I used to dislike gardening intensely. It was a chore, a thing that had to be done, effort, hardwork, a preventer of idling. But in recent years I have discovered, and come to love, its soothing qualities.
The most pleasurable aspect of gardening is its multiple time scales - the immediate, the medium term and the long term.
In the immediate, you can dig, plant, cut, trim, lop, harvest, tie, rake and hoe for instant, and often striking results. In 30 minutes I can mow my front and back lawns. In 45 I can also trim the edges, pull a few weeds from the borders and sweep the yard.

It seems to me that gardening has much in common with hairdressing - lots of snipping on autopilot, interspersed with brief checks and course corrections.
Unfortunately most hairdressers allow the underused brain to stay that way and instead subject the customer to banal conversations on themes of weather, holidays and last night's major drinking session. Personally I derive little comfort from knowing that the wielder of razor sharp scissors has a hangover that could fell an elephant. And I don't want to talk about the weather. In fact, shut the hell up and cut my hair.
Hairdressing should be the perfect career for philosophers and novelists - plenty of thinking time combined with the opportunity to meet a huge range of different people, potential characters all. For a couple of years of my Oxford incarnation my hair was cut by someone looking not unlike Zadie Smith. Now I am wondering if maybe it was her after all. Sure, she claims to live in cor blimey east London but that is probably just the marketing department being cheeky.
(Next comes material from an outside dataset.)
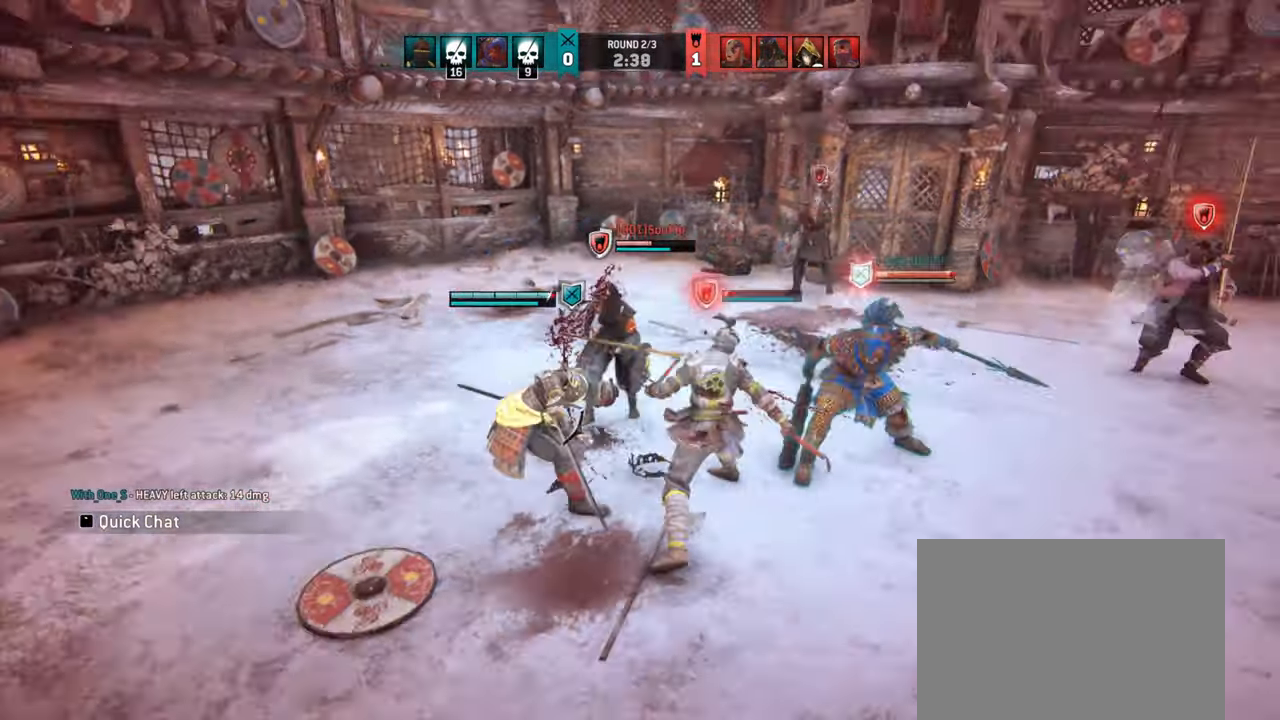
{"keys": ["a"], "mouse": [], "events": []}
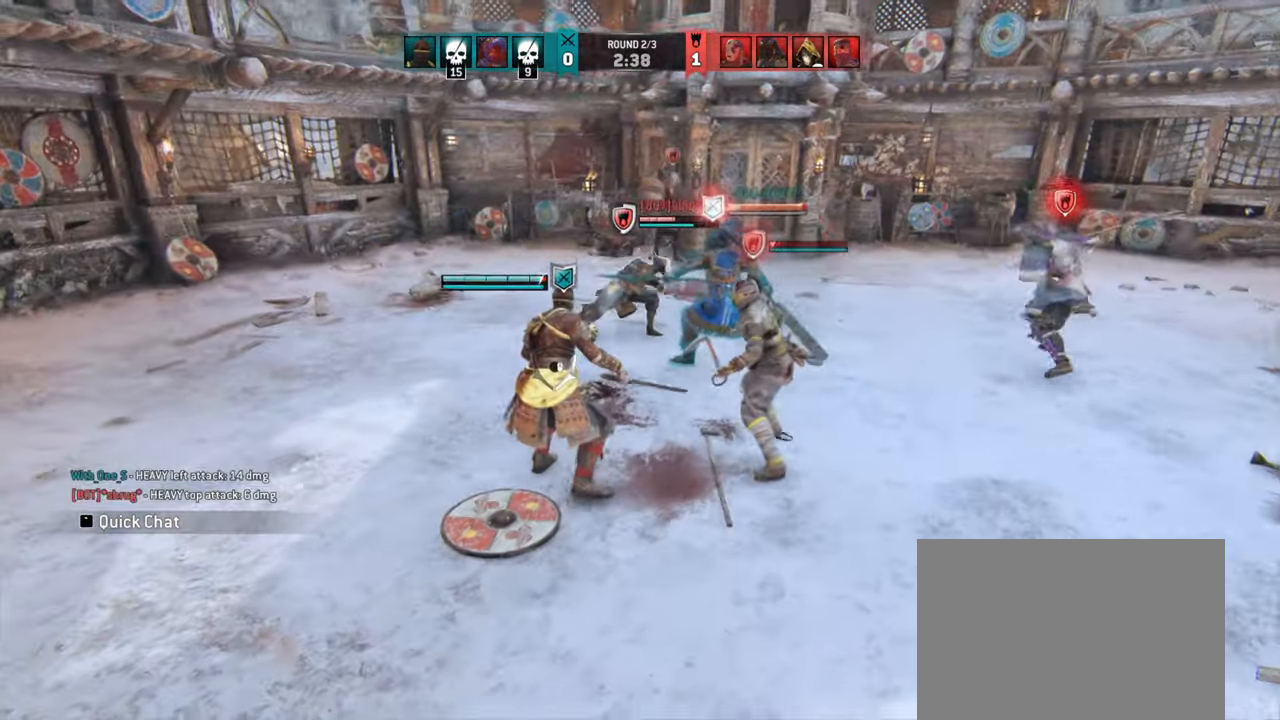
{"keys": ["a"], "mouse": [], "events": []}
In reality she plies her trade as a crimper in Oxford while she ponders her next opus.
There are other authors who fit the bill too, not least Julian Barnes, although clearly more of a barber than a 'hair designer.' The fact that the first short story of his last collection was titled "A Short History of Hairdressing" only adds weight to my flimsy argument.
But before I travel too far along the back passage of hairdressing (a passage, by all accounts, that is reguarly and vigorously travelled) I recall that I am supposed to be writing about gardening.
You might wonder how gardening is so different from housework and home improvement. They certainly have similar attributes - a quick tidy-up yields big results, they are easier if done regularly, and there are endless TV shows about them. But housework is only ever short term, and with housework you don't get any help from external forces.
Consider this: in March I planted some grass seed in a bare patch on my lawn. That same weekend I placed a tin of paint in my spare bedroom. Six months later, and with no additional work by me, the bare patch has been replaced with luxuriant grass. The bedroom meanwhile is still unpainted.
This is idler heaven - plant an acorn, get an oak tree. Ten minutes' effort by you, a bonus 50 years of effort from nature.
I have a variety of plants in my garden and I only know the names of two of them: grass and mint. The rest are a mystery to me, but with gardening that doesn't matter. No homework is required. The plants know what they are and what they need to do - they grow anyway.
If you have a specific need for a plant you can head to the garden centre, find an old-looking member of staff and say you want a shrub, so big, with blue or purple flowers that bloom all through summer. He will reel off a couple of latin words and lead you to the plant. If only all shopping was that easy.
There are those that try to make gardening a science, but it doesn't need to be. Gardening is a link to our agricultural past and needs no more science now than it did then. Plant, tend and harvest. All the real work is done by sunlight and rainwater.
And the result of this moderate effort, this gentle steering of nature - the perfect place to sit on a summers' evening, soothed by birdsong, fanned by a soft breeze and surrounded by nature's splendour.